Health insurer nib has broken down the biggest roadblocks and wins in its journey to migrate 95 percent of its workloads to AWS, which started in 2015.
The insurer’s expansion into providing NDIS, travel insurance, telehealth services and B2B data services left it with disparate infrastructure, CIO Brendan Mills said at a press briefing announcing the closure of its last data centre; it had seven such facilities at one stage.
Mills said that “the growth trajectory” of the company meant “containing costs” – and this saw it move from “traditional infrastructure” to serverless computing.
Flexible, cloud-native microservices and access to other cloud-based emerging technology had been instrumental in helping nib to rapidly diversify and build new capabilities, he said.
Supporting more members required automating tasks like triaging policy coverage inquiries with chatbots and processing receipts submitted in claims with optical character recognition (OCR); more actuarial-specific AI projects like “payment integrity models” and “lapse modelling” were also in the pipeline, he added.
Cloud-enabled capabilities
The drive to explore cloud migration in early 2015 was to address “how we get a more focused investment in technology that benefits the customer as opposed to managing data centres and managing that infrastructure,” Mills said.
As well reinvesting data infrastructure expenditure into research and development, moving to AWS was “an opportunity to increase agility” with a more flexible environment.
“If you take the NDIS space for instance, we’ve made seven acquisitions there in about the last eight months give or take; that’s a testament to the fact that we’ve had a capability that’s allowed us to leverage that agility.”
Mills also credited several new features rolled out to nib’s app with the company’s ability to develop and deploy them in a cloud environment.
“If you think about the capability that we now have, just simply within our app today, you can virtually consult with a GP.
“One of our members or customers can check some of their symptoms using an AI-assisted tool; you can complete a skin check or health check; you can search and have a prescription delivered to your home or a medical certificate all within the app ecosystem.”
Trials and tribulations
The cloud migration spanned nine years in part owing to “momentum and prioritisation” variations across the period, as well as “regulatory landscape changes”.
It wasn’t until 2018, for example, that the Australian Prudential Regulation Authority (APRA) relaxed its restrictions on storing and processing customer data in the cloud.
The majority of nib’s front-facing websites and digital platforms were on AWS at that stage, but APRA’s new guidelines meant that nib could “set [a] very ambitious goal of reducing our [data centre] footprint to zero.”
The tiered regulatory system mandates financial institutions to consult APRA after their internal governance processes are completed for any migrations considered a “heightened risk” and that they demonstrate sufficient controls before migrating platforms classified as “extreme risks”.
“In terms of some of the heavy lifting, we completed the first migration of what we call a system of record – and APRA defines as an extreme inherent risk platform – in 2019,” Mills said.
“That was with the migration of GU Health — one of our acquisitions — our corporate health business.”

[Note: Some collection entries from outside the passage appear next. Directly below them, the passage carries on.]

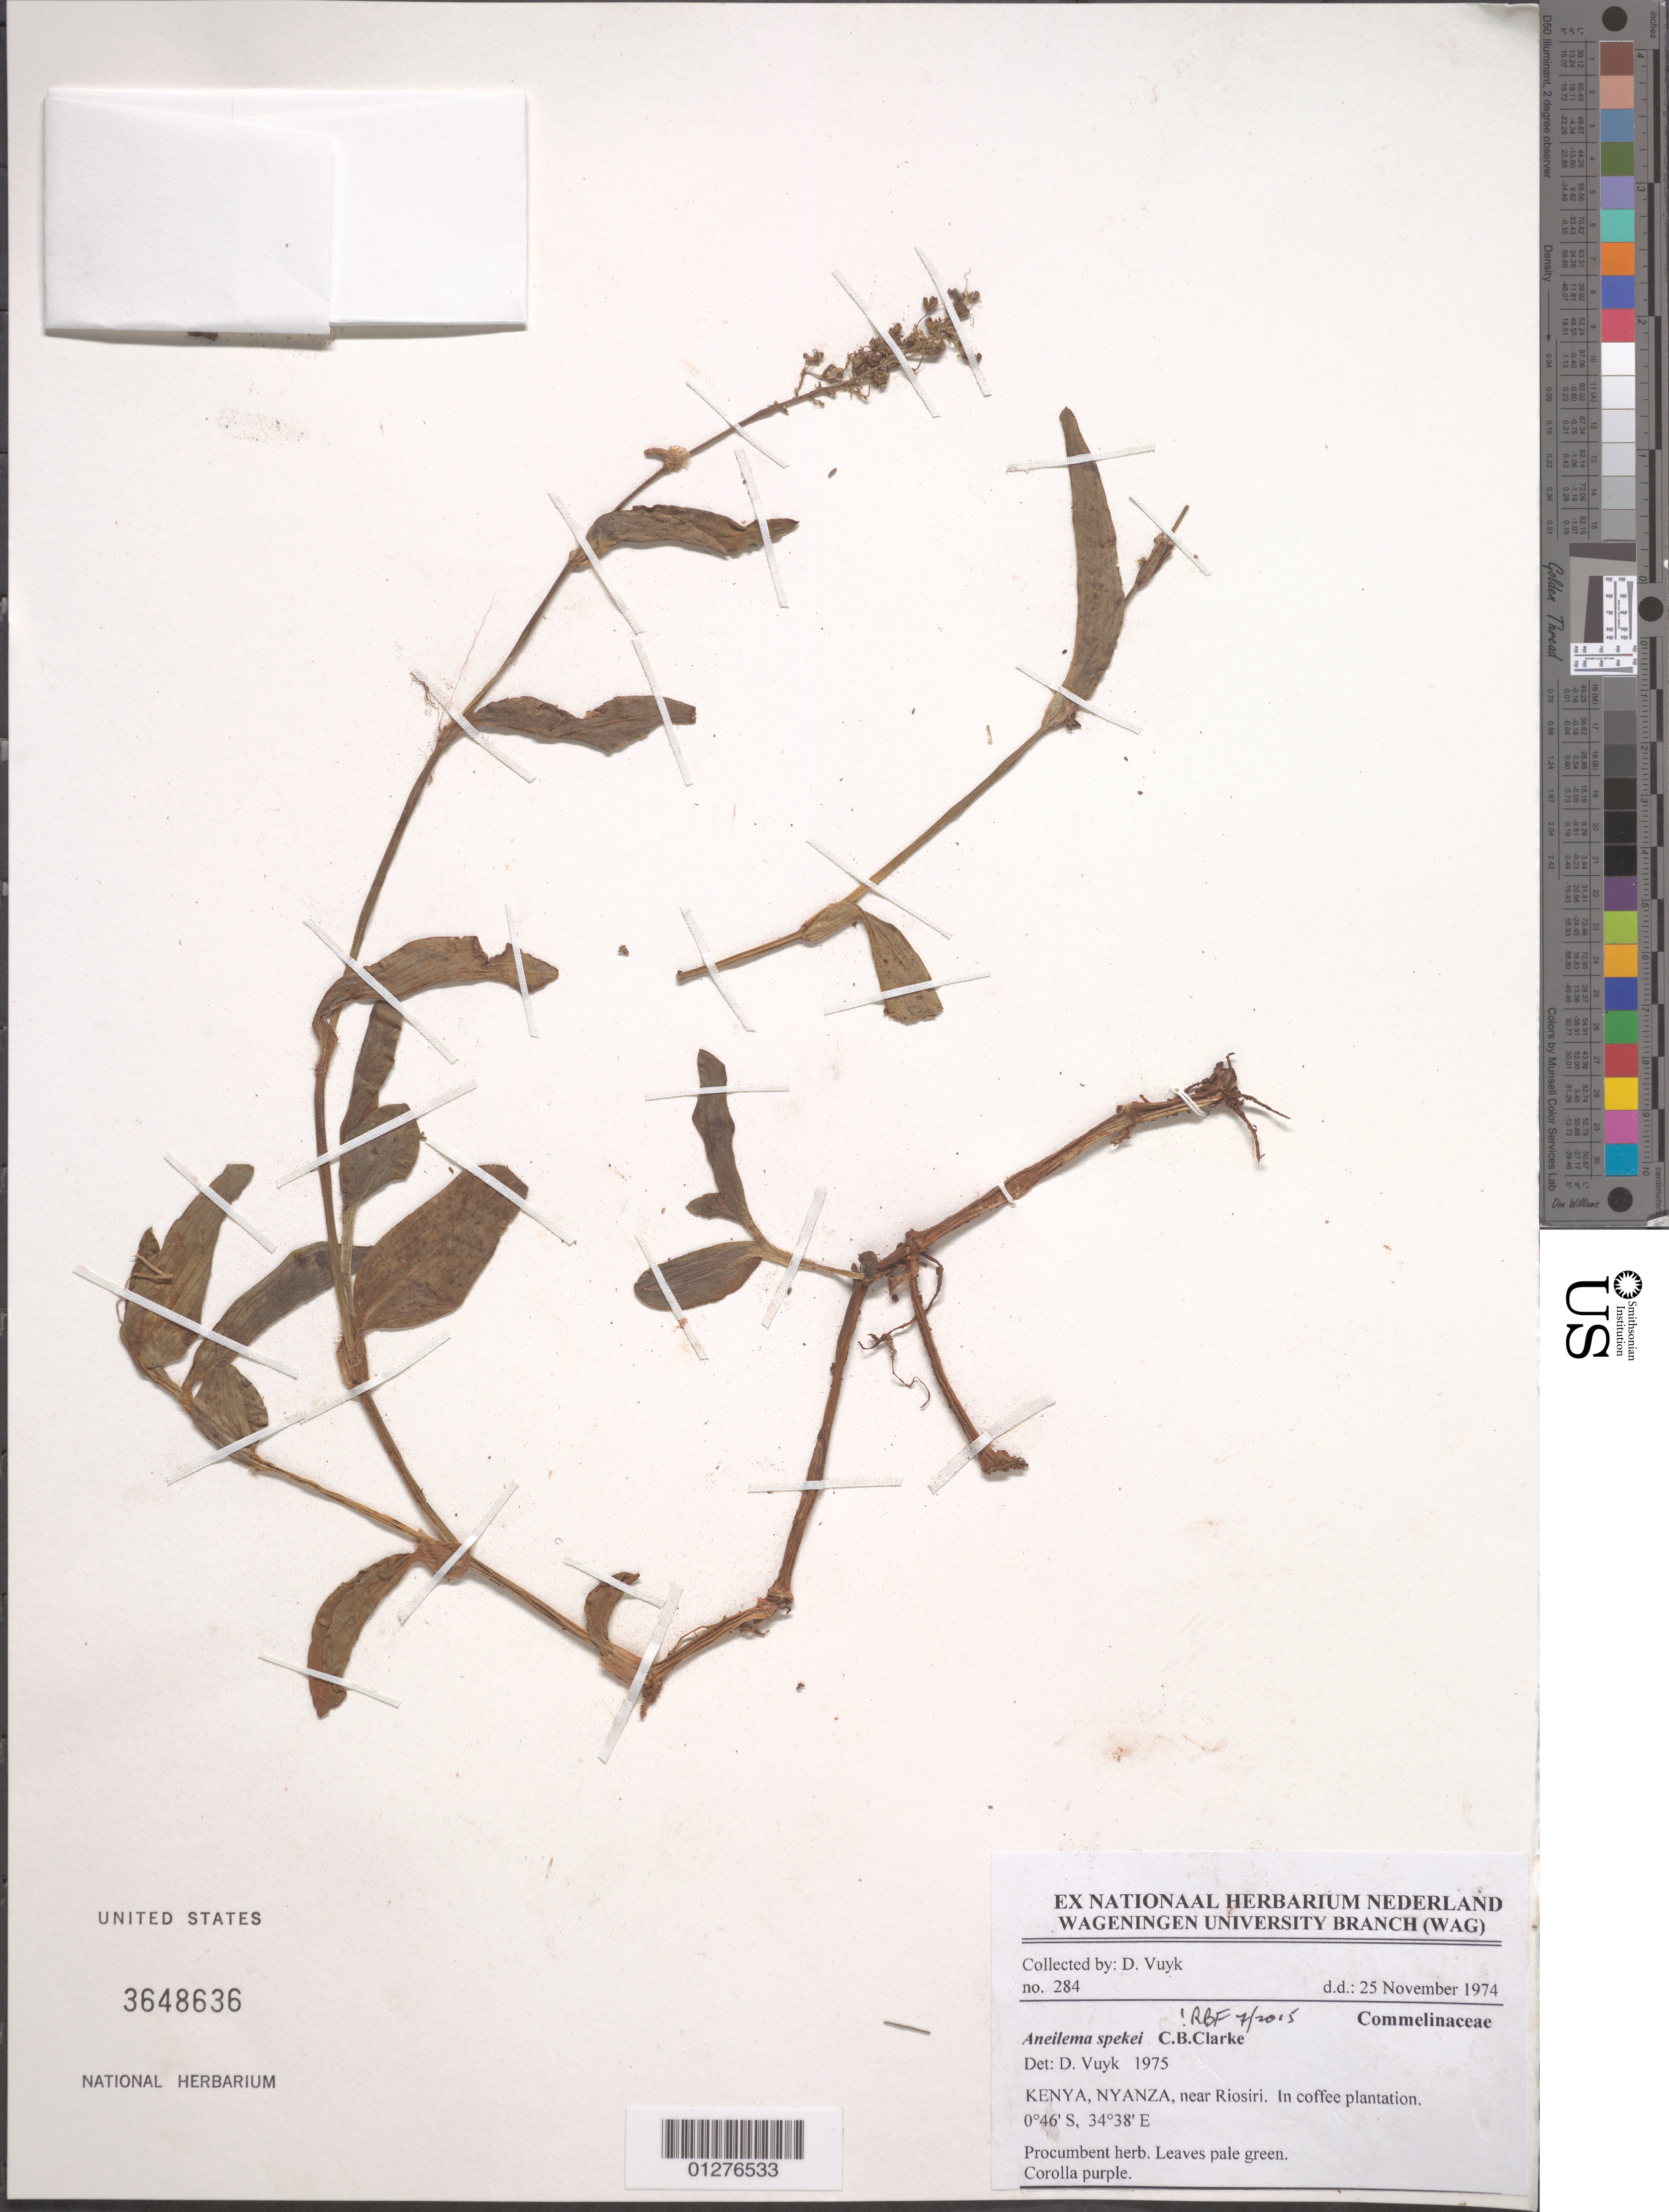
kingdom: Plantae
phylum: Tracheophyta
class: Liliopsida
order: Commelinales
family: Commelinaceae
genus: Aneilema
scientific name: Aneilema spekei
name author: C.B. Clarke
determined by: Faden, Robert B., (US), Smithsonian Institution - National Museum of Natural History (UNITED STATES)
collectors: D. Vuyk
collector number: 284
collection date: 1974-11-25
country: Kenya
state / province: Kisii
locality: near Riosiri. Nyanza.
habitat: In coffee plantation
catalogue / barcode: US 3648636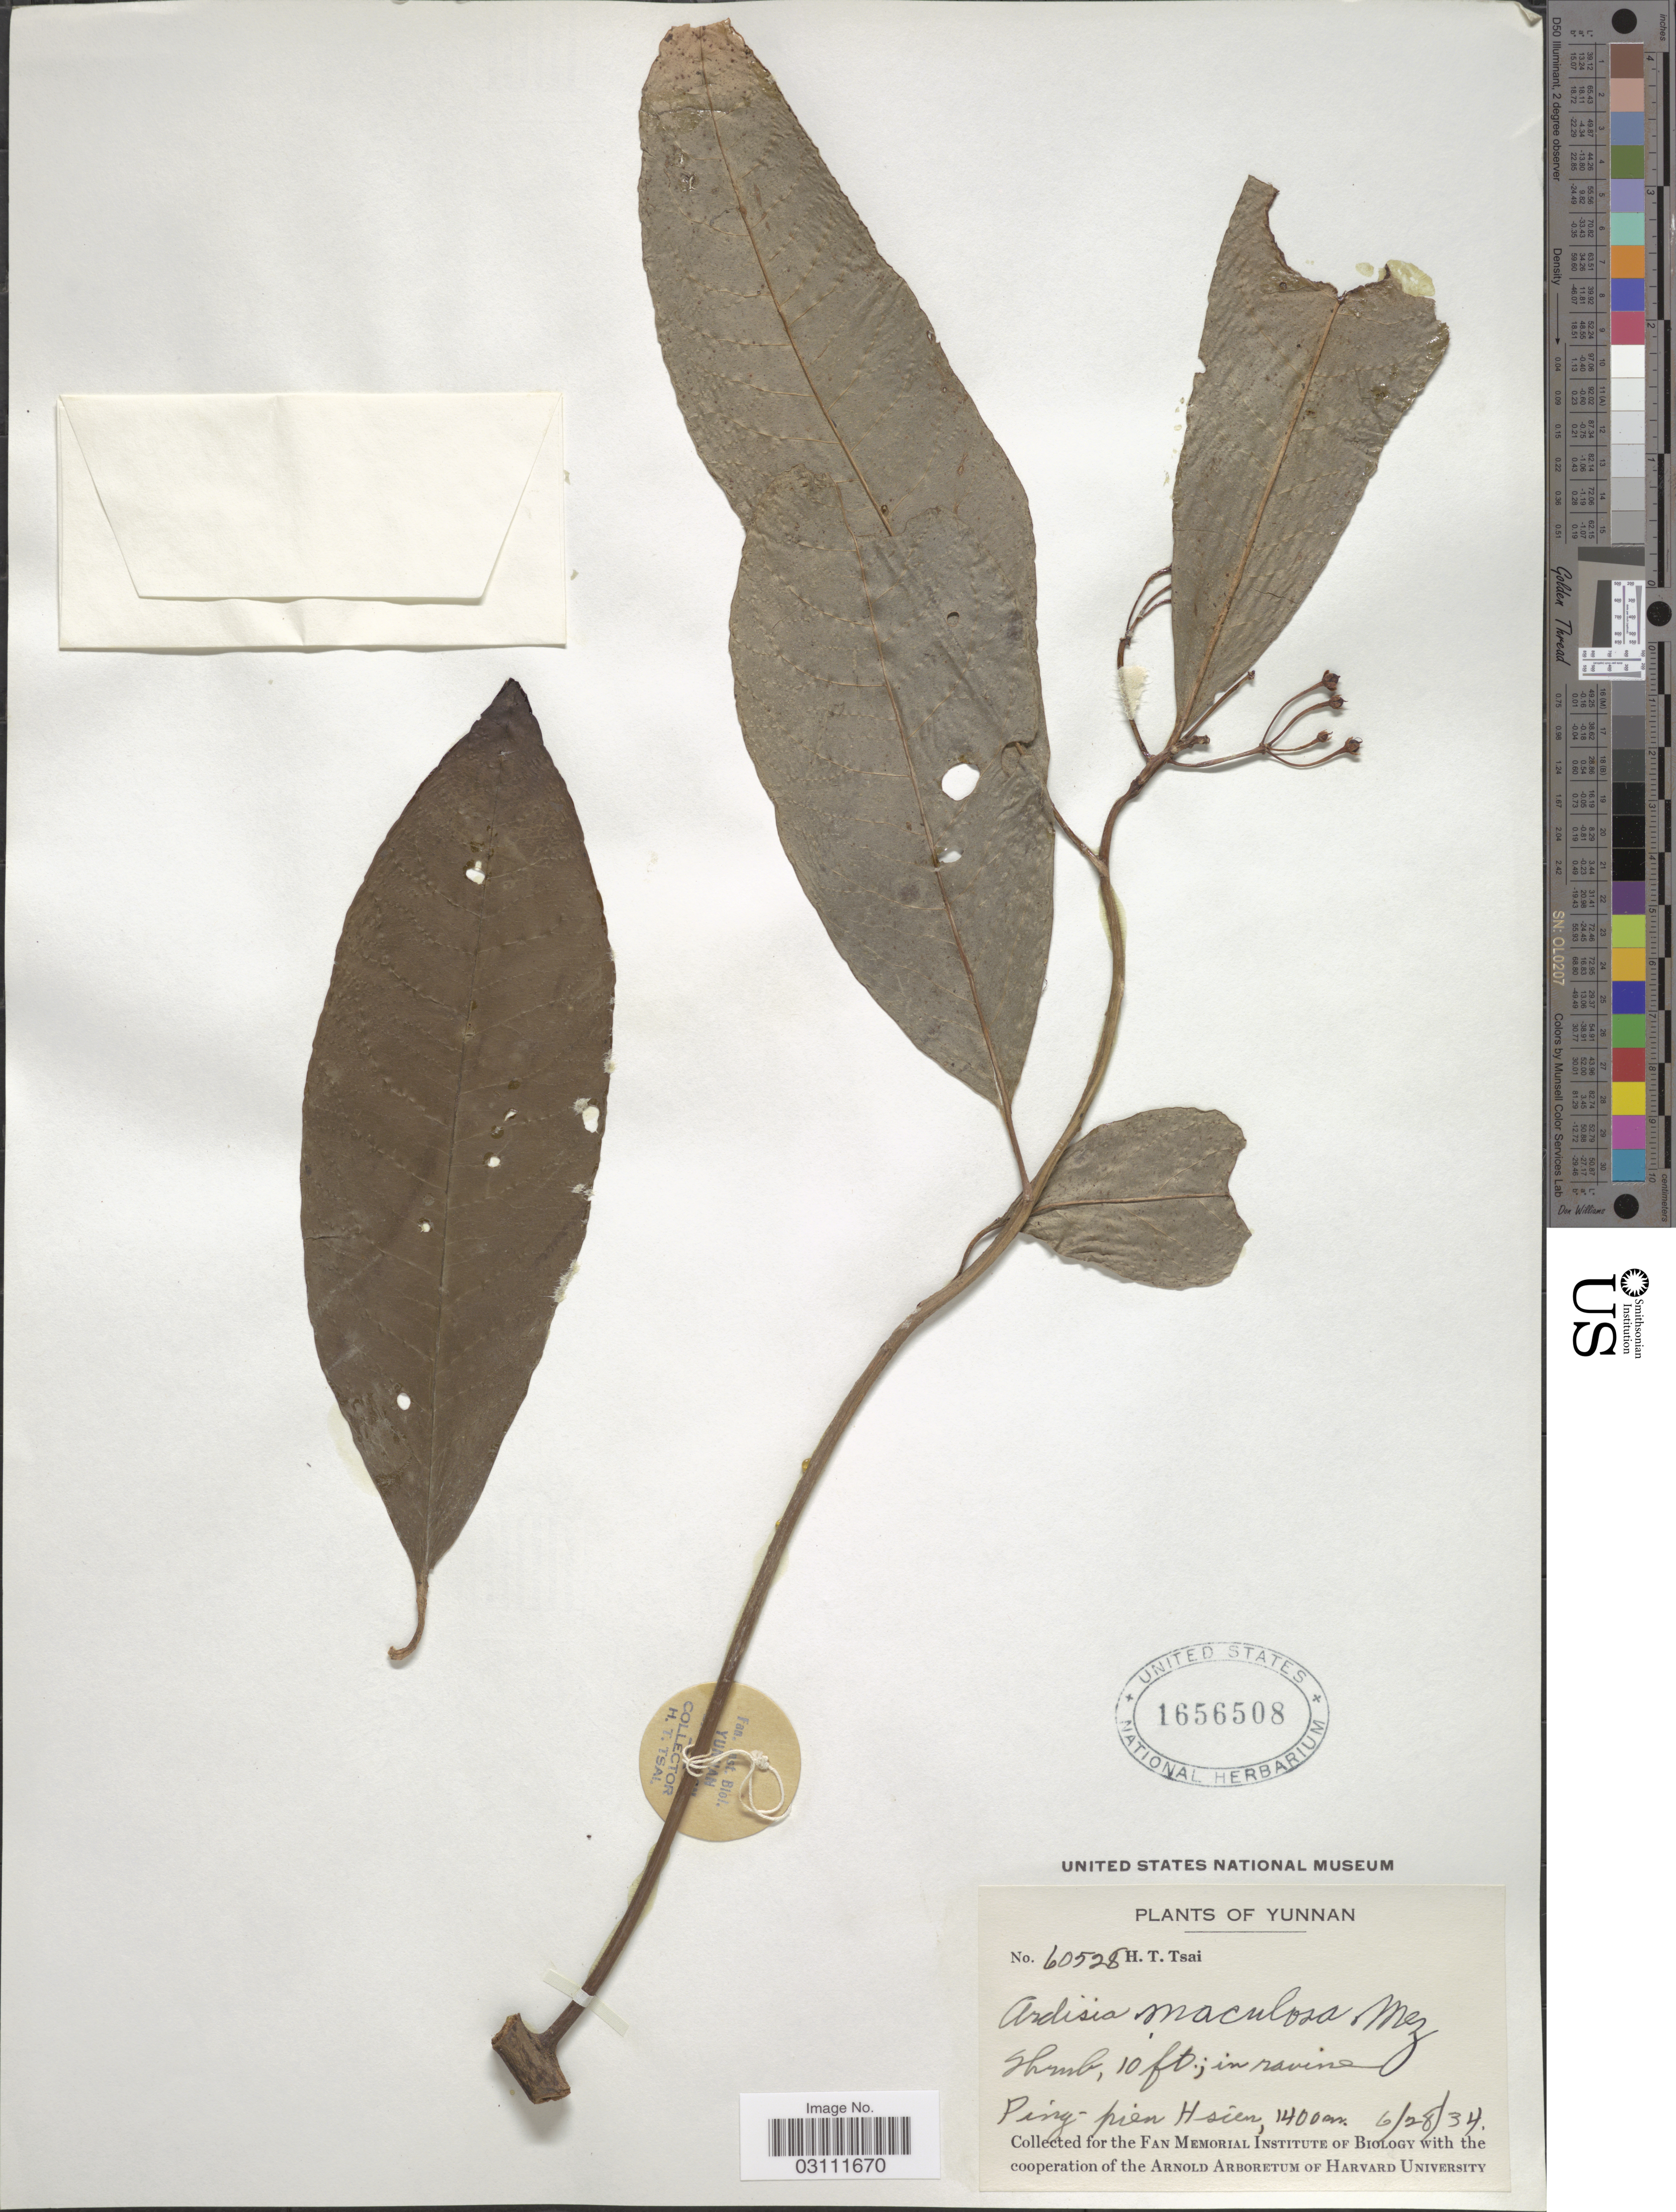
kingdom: Plantae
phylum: Tracheophyta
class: Magnoliopsida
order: Ericales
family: Primulaceae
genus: Ardisia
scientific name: Ardisia maculosa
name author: Mez in Engl.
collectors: H. Tsai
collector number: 60528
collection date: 1934-06-28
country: China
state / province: Yunnan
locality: Ping-pien Hsien.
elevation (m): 1400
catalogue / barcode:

APRA updated its standards for financial systems’ resilience and business continuity in July last year. The revised “operational risk management” regime, first released in July 2022, added new deadlines for notifying APRA about “offshoring agreements” and incidents “likely” to have financial or operational repercussions, but it won’t affect most outsourced IT and cloud contracts until 2026.
“We spent a lot of time with APRA both consulting directly with them as well as working out various artifacts and capabilities to make sure that we were aligned with their various cloud computing guides. I don’t want to say that it was difficult or hard, but there was certainly a lot of it.”
In addition to scoring regulatory approvals and under-prioritisation, Mills said nib had encountered “various other technical aspects where there have been pieces, which, in hindsight, the product set’s evolved or our applications haven’t lent themselves to a native deployment.”
“We’ve had to refactor applications that we might not have otherwise wanted to, but we were reasonably familiar with some of the challenges we were going to come across when we went in as well.
“Ultimately, we would have liked to have finished earlier, but I think that’s why it has elongated a little; that’s probably been our biggest challenge; balancing those priorities,” Mills said.
New AI use cases in the pipeline
Mills revealed new milestones reached by its customer-facing AI use cases and said that there were also several machine learning projects underway.
The insurer’s ‘voicebot’ nibby, trained on Amazon’s natural language processing models Lex and intelligent search platform Kendra is now nib’s primary support contact and has managed more than 3.2 million customer queries as of January 2024, Mills said.
When asked about new AI projects under development behind the scenes, Mill said, “Obviously, we’re an insurance business, so in the actuarial space is where we’re looking.
“Things like lapse [rate] modelling and intelligent document processing; some of these are in the early stages of maturity, and some of them are moving through to more mature stages.
“We’ve also got a whole program of work around ‘next best action’ and how we do personalised marketing and making sure that our marketing is more on point.
“Payment integrity models as well, being an insurer that’s the core: making sure we’re paying the right amount for the things we have. We have large data sets for claims; payments; so, it’s about making sure that’s on point.”